(Collected data)
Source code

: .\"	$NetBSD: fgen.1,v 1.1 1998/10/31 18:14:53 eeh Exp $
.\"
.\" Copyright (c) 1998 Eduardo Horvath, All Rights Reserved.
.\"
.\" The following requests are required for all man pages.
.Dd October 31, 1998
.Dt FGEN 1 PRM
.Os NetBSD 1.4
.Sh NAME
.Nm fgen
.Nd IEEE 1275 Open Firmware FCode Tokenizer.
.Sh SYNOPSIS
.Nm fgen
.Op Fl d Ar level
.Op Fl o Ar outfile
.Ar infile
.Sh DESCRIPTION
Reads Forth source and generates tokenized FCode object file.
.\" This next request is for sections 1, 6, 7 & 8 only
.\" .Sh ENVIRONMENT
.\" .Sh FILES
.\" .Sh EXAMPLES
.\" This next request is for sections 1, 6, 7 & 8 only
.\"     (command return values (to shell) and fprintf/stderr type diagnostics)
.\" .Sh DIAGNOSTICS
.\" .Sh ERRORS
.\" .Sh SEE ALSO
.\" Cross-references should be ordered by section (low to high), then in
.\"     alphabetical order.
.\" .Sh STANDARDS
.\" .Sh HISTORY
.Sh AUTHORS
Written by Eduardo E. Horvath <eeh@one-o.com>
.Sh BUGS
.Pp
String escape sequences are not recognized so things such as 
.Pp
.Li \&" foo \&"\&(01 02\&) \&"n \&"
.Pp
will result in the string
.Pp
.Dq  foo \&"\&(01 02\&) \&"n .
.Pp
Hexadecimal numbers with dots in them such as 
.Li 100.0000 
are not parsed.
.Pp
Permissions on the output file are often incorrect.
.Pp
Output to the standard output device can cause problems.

- To-do item
Each record above needs to be transcribed word for word.

- Solution to the exercise
Source code

: .\"	$NetBSD: fgen.1,v 1.1 1998/10/31 18:14:53 eeh Exp $
.\"
.\" Copyright (c) 1998 Eduardo Horvath, All Rights Reserved.
.\"
.\" The following requests are required for all man pages.
.Dd October 31, 1998
.Dt FGEN 1 PRM
.Os NetBSD 1.4
.Sh NAME
.Nm fgen
.Nd IEEE 1275 Open Firmware FCode Tokenizer.
.Sh SYNOPSIS
.Nm fgen
.Op Fl d Ar level
.Op Fl o Ar outfile
.Ar infile
.Sh DESCRIPTION
Reads Forth source and generates tokenized FCode object file.
.\" This next request is for sections 1, 6, 7 & 8 only
.\" .Sh ENVIRONMENT
.\" .Sh FILES
.\" .Sh EXAMPLES
.\" This next request is for sections 1, 6, 7 & 8 only
.\"     (command return values (to shell) and fprintf/stderr type diagnostics)
.\" .Sh DIAGNOSTICS
.\" .Sh ERRORS
.\" .Sh SEE ALSO
.\" Cross-references should be ordered by section (low to high), then in
.\"     alphabetical order.
.\" .Sh STANDARDS
.\" .Sh HISTORY
.Sh AUTHORS
Written by Eduardo E. Horvath <eeh@one-o.com>
.Sh BUGS
.Pp
String escape sequences are not recognized so things such as 
.Pp
.Li \&" foo \&"\&(01 02\&) \&"n \&"
.Pp
will result in the string
.Pp
.Dq  foo \&"\&(01 02\&) \&"n .
.Pp
Hexadecimal numbers with dots in them such as 
.Li 100.0000 
are not parsed.
.Pp
Permissions on the output file are often incorrect.
.Pp
Output to the standard output device can cause problems.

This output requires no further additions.